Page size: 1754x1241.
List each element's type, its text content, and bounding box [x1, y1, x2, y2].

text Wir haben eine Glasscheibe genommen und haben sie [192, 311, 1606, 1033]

+---+

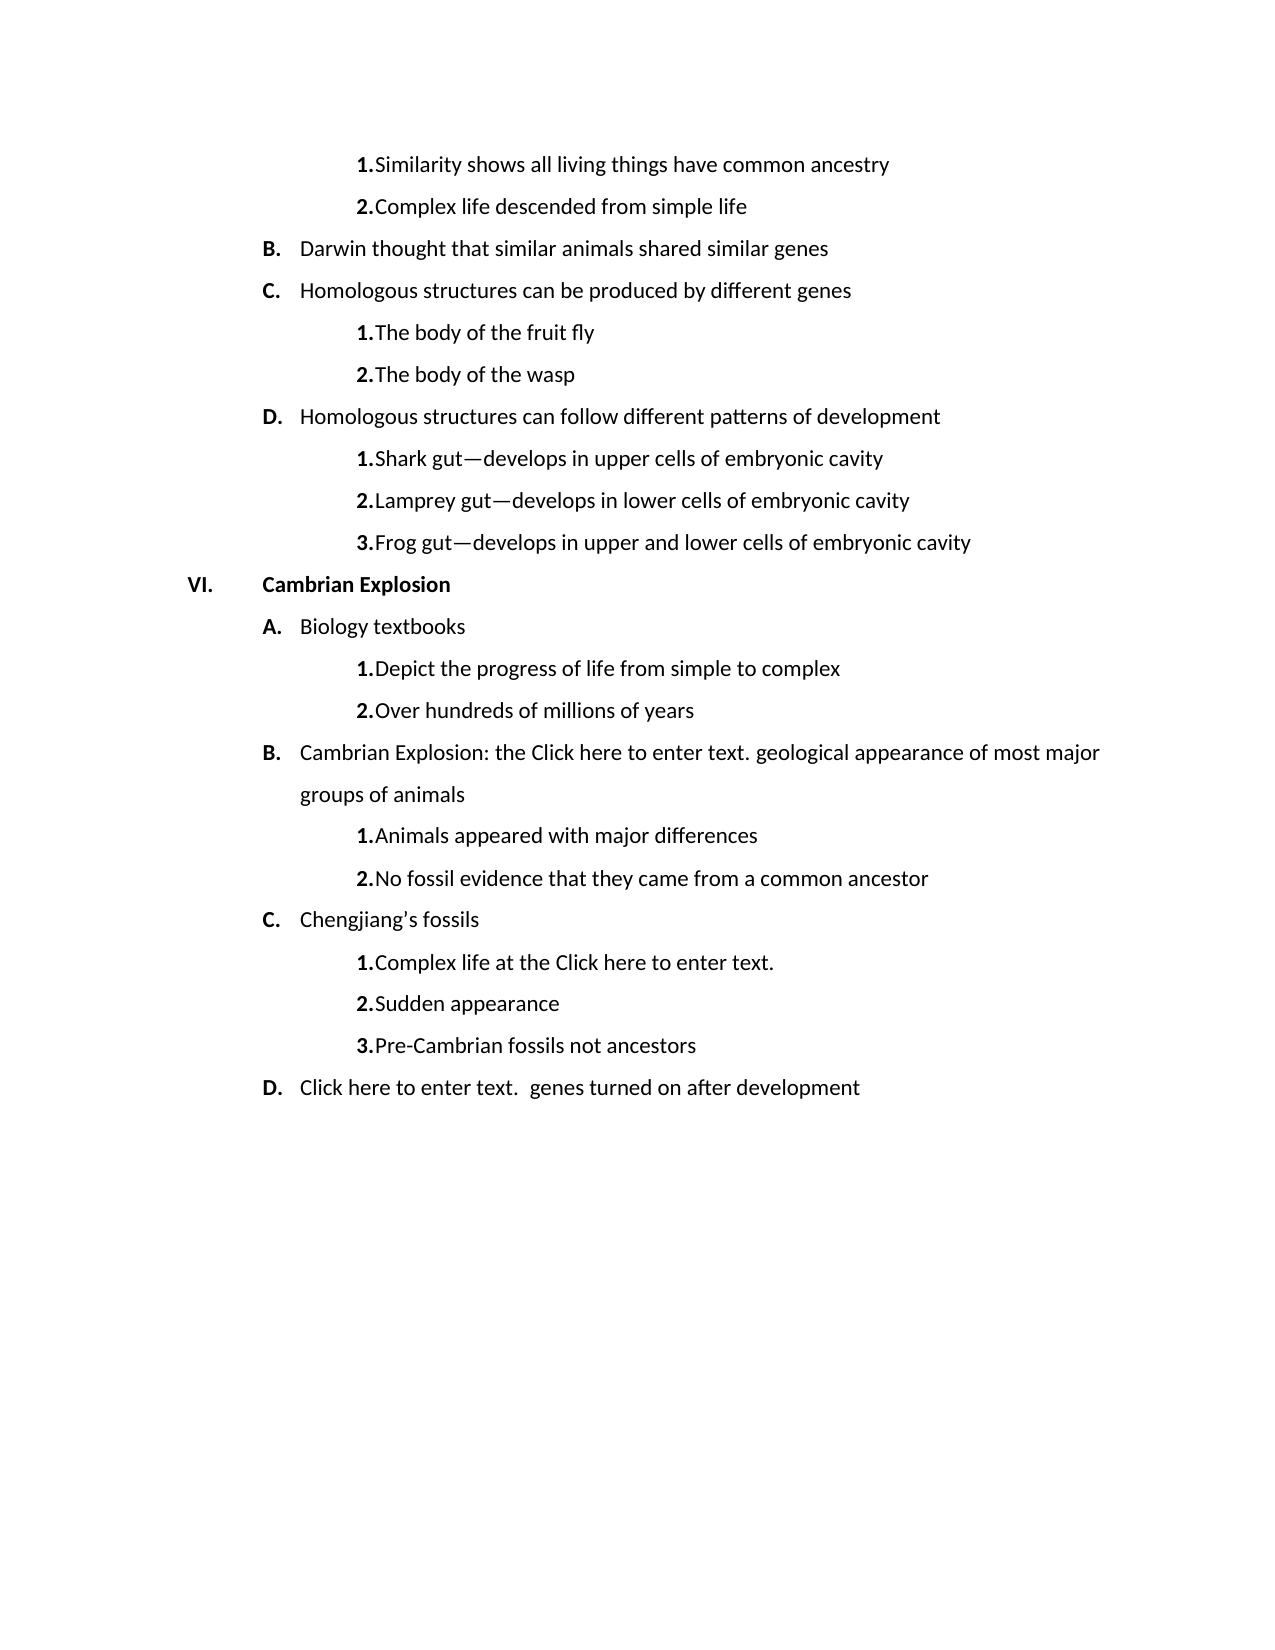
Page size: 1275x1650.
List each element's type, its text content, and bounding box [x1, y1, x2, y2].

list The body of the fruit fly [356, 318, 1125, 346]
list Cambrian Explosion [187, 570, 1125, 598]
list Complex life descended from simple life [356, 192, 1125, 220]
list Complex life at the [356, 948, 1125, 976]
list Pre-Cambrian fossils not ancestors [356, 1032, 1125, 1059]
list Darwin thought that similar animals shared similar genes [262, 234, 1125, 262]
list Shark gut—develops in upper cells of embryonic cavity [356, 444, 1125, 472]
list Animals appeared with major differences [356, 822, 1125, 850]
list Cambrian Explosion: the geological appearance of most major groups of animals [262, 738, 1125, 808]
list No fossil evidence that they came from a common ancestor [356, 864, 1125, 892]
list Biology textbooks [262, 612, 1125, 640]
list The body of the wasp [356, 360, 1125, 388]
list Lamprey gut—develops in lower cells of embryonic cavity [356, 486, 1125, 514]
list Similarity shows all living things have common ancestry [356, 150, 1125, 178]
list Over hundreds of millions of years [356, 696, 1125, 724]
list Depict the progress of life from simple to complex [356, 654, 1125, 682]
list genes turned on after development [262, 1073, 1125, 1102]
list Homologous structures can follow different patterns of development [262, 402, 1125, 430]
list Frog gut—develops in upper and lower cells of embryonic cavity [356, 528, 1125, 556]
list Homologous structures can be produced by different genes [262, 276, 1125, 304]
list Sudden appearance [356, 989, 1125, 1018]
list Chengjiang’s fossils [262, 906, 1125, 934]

+---+

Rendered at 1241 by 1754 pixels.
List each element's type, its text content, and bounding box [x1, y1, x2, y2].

+---+

[EXERCISE INSTRUCTIONS]
What is the number of lines in the entries that include the string "Page"? Reply with that number alone.

[TASK RESPONSE]
2